メル

トーク・トゥ・ハーのメルのレビュー・感想・評価

トーク・トゥ・ハー(2002年製作の映画)
3.8
植物状態になった憧れの女性に毎日話しかけ、身の回りの世話を4年間尽くしている看護師の男。
同じ様に事故で意識が回復しない恋人に絶望して、話しかけることも出来ず唯側にいるだけの男。

この真逆の男ふたりが少しずつ親しくなっていくことで色々な愛の形が見えてくる。

登場人物の多くが報われない愛を抱え孤独感を漂わせているところがアルモドバル作品らしい。

植物状態の彼女を看護していた4年間が1番幸せだった…と若いハビエル・カマラ演じる青年は言う。このあまりにも不器用な生き方とあまりにも一方的な思考回路にこちらが苦しくなるくらいだ。生い立ちと環境から双方向の愛を経験してないというのもあるけど、この一方的な思考回路が彼の最後の決断をさせてしまったのだ。

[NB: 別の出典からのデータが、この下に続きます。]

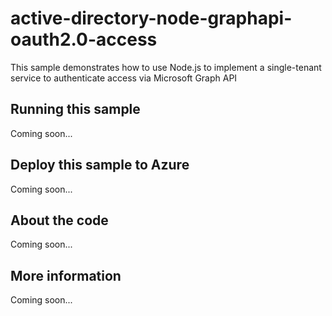 # active-directory-node-graphapi-oauth2.0-access
This sample demonstrates how to use Node.js to implement a single-tenant service to authenticate access via Microsoft Graph API
## Running this sample
Coming soon...
## Deploy this sample to Azure
Coming soon...
## About the code
Coming soon...
## More information
Coming soon...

一方、舞台のダンスを見ても、「ククルクク〜パ〜ロマ〜」を聞いてもやたらと泣く男、無声映画の縮む男など、何だか切ない男たちが沢山出て来るのもアルモドバル。

投獄された看護師は無実だと思う。
彼は嘘は言ってない。その辺を曖昧に終わらせているところが又憎いね。
世の中報われない人ばかりだよ、と言われてる気がする。

寝たきりの女性に血流を促す為にマッサージしてあげる時のしなやかな指先の映像が離れない。本人の指先だとしたらエステティシャン顔負け。ハビエル・カマラの役作り凄い!